Wilson published her first short story in 1937, at the age of forty-nine, and another in 1939 before her career was interrupted by World War II. Although her husband was in the Canadian army, and although Wilson herself served by editing a Red Cross magazine between 1940 and 1945, she made little use of wartime experiences in her novels, except tangentially in The Innocent Traveller and Love and Salt Water. Only the short story “We Have to Sit Opposite” deals specifically with wartime problems.

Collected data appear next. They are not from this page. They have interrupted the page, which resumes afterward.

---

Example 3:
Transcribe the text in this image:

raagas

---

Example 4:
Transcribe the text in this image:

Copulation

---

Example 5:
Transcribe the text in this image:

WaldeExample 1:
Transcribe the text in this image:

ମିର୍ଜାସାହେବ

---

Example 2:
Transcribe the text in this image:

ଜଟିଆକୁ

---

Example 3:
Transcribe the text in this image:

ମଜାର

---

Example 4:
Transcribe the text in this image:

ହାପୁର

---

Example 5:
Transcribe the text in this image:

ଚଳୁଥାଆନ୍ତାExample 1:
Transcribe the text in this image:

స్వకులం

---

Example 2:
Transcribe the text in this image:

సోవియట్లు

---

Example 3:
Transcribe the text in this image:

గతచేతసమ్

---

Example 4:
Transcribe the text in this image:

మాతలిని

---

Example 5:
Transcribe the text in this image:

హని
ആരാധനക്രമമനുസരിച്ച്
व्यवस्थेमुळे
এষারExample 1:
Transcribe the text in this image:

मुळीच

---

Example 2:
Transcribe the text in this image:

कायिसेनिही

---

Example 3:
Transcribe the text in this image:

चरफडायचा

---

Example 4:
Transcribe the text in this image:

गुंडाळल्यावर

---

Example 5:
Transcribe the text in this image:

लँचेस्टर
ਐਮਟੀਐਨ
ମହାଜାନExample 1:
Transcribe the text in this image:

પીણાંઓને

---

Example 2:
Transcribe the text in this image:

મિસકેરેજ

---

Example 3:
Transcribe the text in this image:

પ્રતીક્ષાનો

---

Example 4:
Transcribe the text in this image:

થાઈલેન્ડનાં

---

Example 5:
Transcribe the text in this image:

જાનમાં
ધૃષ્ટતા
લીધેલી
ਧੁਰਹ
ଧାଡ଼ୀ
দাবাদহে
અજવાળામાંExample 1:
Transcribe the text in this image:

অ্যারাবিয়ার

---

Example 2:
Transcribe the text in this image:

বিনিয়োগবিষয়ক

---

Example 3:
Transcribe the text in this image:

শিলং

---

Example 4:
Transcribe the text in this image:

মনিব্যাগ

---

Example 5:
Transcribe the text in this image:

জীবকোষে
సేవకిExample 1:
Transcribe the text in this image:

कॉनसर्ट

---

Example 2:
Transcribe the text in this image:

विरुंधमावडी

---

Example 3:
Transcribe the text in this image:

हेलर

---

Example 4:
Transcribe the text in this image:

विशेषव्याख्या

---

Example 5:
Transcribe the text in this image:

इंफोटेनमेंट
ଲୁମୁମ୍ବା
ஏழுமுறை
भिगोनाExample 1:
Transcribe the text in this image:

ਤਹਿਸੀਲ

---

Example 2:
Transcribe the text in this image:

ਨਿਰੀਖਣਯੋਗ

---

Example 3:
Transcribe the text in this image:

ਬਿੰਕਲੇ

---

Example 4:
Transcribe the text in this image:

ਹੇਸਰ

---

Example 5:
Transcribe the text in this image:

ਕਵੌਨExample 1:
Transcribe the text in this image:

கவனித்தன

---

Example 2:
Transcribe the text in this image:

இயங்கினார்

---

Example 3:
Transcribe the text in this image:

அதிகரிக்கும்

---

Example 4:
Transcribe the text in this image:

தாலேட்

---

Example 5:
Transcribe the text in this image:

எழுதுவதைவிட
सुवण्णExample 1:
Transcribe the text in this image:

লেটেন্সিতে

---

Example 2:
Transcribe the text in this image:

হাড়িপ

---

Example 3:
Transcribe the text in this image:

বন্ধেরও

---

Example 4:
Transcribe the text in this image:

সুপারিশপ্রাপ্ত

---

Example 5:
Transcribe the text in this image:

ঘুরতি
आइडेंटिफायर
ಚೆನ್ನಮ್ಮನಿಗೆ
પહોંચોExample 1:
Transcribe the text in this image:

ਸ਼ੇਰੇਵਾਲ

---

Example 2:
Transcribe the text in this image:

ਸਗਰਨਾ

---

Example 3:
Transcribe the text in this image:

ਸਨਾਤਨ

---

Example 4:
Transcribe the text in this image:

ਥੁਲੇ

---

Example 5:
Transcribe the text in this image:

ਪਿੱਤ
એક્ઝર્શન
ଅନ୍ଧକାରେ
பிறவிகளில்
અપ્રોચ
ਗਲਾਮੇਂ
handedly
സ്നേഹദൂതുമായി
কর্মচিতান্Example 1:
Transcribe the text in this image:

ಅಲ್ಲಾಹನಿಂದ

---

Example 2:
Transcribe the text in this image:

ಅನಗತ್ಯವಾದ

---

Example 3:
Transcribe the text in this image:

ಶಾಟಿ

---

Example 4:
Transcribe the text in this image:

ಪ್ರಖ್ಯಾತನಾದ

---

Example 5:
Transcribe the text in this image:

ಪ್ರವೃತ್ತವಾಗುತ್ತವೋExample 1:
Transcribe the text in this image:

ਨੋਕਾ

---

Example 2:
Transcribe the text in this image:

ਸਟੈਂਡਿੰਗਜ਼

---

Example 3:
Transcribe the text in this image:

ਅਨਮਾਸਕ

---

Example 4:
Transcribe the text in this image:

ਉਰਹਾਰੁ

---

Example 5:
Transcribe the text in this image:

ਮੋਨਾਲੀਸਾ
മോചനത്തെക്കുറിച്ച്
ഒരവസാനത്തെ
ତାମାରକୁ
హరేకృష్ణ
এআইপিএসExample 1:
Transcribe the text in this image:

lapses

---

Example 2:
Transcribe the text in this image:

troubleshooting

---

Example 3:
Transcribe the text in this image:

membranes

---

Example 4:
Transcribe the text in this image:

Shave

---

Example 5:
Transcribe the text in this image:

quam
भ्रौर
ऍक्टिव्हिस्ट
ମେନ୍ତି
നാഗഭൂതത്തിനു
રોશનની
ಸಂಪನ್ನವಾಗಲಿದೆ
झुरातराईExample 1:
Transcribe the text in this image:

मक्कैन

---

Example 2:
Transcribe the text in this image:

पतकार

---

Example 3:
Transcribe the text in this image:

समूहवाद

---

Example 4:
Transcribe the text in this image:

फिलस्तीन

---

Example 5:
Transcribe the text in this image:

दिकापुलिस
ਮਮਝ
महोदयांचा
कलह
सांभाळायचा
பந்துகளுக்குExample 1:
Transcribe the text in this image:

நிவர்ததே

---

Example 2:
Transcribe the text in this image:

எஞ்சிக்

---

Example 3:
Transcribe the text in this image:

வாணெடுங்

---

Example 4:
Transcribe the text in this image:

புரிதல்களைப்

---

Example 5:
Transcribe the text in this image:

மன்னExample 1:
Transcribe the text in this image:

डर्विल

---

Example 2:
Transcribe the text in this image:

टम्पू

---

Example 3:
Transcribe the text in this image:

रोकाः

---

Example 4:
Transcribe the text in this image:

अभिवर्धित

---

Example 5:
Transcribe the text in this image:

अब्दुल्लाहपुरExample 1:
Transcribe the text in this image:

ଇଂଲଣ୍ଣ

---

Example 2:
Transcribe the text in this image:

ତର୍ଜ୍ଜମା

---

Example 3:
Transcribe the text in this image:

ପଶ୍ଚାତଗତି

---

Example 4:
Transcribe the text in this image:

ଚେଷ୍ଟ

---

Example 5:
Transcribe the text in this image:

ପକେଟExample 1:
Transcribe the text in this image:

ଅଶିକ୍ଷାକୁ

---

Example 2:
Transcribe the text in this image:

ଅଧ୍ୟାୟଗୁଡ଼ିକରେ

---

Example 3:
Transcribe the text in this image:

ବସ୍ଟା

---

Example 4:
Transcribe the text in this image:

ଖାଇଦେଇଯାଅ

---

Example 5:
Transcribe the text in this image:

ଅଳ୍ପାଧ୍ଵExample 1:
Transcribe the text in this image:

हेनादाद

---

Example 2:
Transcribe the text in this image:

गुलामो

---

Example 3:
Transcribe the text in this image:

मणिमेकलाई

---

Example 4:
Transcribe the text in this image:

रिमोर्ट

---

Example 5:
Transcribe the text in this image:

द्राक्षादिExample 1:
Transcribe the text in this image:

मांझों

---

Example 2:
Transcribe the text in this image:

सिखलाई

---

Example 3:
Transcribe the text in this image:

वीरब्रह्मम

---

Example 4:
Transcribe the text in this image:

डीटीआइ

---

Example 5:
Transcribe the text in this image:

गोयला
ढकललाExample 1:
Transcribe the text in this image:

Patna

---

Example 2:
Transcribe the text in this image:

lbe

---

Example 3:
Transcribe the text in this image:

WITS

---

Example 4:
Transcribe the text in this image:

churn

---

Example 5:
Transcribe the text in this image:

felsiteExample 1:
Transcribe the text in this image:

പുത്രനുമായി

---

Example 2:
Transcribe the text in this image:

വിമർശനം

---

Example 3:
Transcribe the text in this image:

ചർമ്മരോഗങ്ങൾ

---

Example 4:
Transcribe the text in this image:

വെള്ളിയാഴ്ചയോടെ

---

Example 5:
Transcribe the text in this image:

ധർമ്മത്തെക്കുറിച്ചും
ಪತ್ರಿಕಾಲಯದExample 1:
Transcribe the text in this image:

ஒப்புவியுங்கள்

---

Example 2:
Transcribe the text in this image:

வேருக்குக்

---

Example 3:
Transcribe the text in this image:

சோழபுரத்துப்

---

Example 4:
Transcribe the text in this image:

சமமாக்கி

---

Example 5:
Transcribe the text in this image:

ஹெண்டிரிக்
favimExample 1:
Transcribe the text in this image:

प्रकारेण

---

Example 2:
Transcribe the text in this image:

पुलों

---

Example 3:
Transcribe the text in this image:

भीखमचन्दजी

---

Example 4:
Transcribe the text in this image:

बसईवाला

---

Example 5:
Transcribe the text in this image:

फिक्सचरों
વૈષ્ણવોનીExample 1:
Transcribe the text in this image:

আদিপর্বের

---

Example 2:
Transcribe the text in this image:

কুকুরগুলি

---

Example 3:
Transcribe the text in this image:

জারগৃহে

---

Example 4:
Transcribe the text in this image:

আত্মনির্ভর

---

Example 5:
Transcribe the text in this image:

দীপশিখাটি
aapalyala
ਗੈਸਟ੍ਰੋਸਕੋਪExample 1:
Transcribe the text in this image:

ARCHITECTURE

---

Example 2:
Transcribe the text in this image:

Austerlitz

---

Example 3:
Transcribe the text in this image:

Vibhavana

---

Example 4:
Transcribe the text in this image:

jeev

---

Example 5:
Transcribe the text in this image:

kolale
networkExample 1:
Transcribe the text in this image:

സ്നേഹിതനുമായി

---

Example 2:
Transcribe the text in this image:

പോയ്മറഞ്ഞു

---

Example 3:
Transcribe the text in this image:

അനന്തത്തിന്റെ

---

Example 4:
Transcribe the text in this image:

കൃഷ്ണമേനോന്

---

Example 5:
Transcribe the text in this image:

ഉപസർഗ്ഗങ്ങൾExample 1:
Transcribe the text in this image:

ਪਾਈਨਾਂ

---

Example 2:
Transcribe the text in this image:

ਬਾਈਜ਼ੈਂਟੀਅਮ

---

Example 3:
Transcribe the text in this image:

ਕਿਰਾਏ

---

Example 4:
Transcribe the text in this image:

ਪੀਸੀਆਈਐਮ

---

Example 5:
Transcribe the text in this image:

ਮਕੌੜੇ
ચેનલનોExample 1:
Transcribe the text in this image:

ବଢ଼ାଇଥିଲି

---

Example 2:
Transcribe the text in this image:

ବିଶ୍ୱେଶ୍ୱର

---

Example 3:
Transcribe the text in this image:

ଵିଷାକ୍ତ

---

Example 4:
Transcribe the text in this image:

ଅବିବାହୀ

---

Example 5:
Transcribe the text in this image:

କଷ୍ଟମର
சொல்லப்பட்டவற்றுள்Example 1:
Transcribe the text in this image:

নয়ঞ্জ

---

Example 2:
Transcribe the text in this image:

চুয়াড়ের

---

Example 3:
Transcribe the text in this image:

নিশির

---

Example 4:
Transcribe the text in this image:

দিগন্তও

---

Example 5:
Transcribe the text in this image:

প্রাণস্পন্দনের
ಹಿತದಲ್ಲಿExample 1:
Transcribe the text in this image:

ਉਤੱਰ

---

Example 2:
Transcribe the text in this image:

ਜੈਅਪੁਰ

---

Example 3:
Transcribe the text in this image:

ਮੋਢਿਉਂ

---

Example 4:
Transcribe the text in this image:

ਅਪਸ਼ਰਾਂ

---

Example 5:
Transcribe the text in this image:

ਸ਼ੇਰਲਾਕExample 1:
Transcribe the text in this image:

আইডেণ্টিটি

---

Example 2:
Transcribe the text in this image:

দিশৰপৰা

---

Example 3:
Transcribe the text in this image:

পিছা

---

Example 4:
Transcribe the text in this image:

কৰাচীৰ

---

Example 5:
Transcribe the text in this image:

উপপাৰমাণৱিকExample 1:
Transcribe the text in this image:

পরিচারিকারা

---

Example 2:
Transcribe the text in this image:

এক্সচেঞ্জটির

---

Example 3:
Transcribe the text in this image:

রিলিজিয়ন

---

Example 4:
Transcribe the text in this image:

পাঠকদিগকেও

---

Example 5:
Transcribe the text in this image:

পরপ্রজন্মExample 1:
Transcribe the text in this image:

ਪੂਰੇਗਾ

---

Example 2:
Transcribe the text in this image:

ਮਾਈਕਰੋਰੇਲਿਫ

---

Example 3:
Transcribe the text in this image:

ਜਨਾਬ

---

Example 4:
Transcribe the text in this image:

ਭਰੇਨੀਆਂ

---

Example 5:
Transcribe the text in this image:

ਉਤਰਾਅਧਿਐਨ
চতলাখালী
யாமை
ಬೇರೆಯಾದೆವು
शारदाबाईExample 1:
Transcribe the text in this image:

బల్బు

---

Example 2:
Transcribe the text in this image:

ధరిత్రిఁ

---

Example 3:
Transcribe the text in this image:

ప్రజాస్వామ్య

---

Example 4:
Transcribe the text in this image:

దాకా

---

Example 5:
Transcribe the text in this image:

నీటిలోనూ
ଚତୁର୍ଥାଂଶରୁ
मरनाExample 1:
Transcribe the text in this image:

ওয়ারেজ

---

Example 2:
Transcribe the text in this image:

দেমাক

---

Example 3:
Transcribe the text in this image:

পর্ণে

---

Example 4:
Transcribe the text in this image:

It is likely that Wilson’s career in writing was encouraged by ill health. She was a victim of arthritis, which by 1956 had become so severe that she could not walk around in London, an experience she described in her essay “To Keep the Memory of So Worthy a Friend.” She wrote, “One of the advantages of being lame is that one can sit and think. . . . And so I often think and think.” In her last three novels, several major characters suffer handicaps, either physical or psychological, which affect their relationships with others in various ways and which must be transcended. No doubt her own disability enabled her to interpret this theme sympathetically.
The late 1940’s and the 1950’s were Wilson’s most productive years; all of her novels and most of her short stories and essays were written or published during that period. At the peak of her success, after the publication of Swamp Angel, she received three awards: an honorary doctorate from the University of British Columbia in 1955, a special medal from the Canada Council in 1961 for contributions to Canadian literature, and the Lorne Pierce Gold Medal from the Royal Society of Canada in 1964. Dr. Wilson died in 1966, and Ethel Wilson lived in retirement in Vancouver until her death in 1980.
Perhaps because Wilson did not attempt to follow literary trends, and perhaps also because she began publishing relatively late in life, her works did not have a dramatic effect on Canadian letters. She was publishing out of her generation, and her realism and understatement seemed somewhat old-fashioned to those authors who were following naturalistic trends. Still, she was influential in raising the quality of the art in Canada and in quietly introducing the theme of women “finding themselves” well before the theme became popular among feminists. Her heroines are not necessarily strong or aggressive, but they mature, meet the vicissitudes of their lives with determination and ingenuity, and for the most part succeed in small but important ways. Wilson’s treatment of this theme and her impeccable craftsmanship contributed significantly to the maturing of the novel in Canada.